For in our own time, the earlier, naturalistic revolution against God replaced the name ‘God’ by the name ‘Nature’. Almost everything else was left unchanged. Theology, the Science of God, was replaced by the Science of Nature; God’s laws by the laws of Nature; God’s will and power by the will and power of Nature (the natural forces); and later, God’s design and God’s judgment by Natural Selection. Theological determinism was replaced by a naturalistic determinism; that is, God’s omniscience and omnipotence were replaced by the omniscience and omnipotence of the Natural Sciences.

Hegel and Marx replaced the goddess Nature, in her turn, by the goddess History. So we get laws of History; powers, forces, tendencies, designs, and plans, of History; and the omniscience and omnipotence of historical determinism. Sinners against God are replaced by ‘criminals who vainly resist the march of History’; and we learn that not God but History will be our judge.

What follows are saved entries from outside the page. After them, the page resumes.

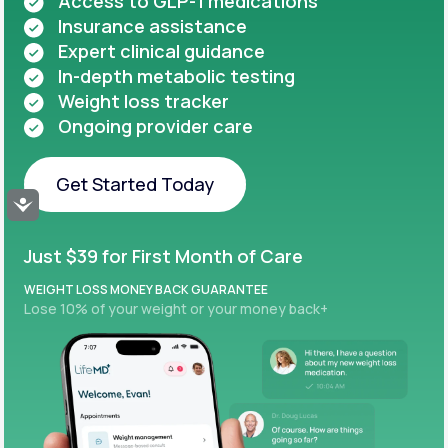
Access to GLP-1 medications
Insurance assistance
Expert clinical guidance
In-depth metabolic testing
Weight loss tracker
Ongoing provider care
Get Started Today
Accessibility
Get Started Today
Just $39 for First Month of Care
WEIGHT LOSS MONEY BACK GUARANTEE
Lose 10% of your weight or your money back+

DBx: When the precepts of methodological individualism are abandoned or misunderstood, one result is the kind of ‘brooding-omnipresence-in-the-sky’ determinism that Popper here and in many other of his writings thoroughly debunks.

I have no doubt that the single most important insight ever delivered by those who work in what are today called the ‘social sciences’ is this one, often emphasized by Hayek: human society and economy are the results of human action but not of human design. Yet experience has taught me that this insight must be extraordinarily difficult to grasp and to convey to others. This fundamental insight has never seemed especially difficult for me to grasp; perhaps the reason is that I read the remarkably accessible “I, Pencil” at the very start of my studies in economics. But so many of the mistakes that people make when commenting on society and economics are ones that would most certainly not be made by anyone who understands that society and ‘the’ economy are, indeed, the results of human action but not of human design.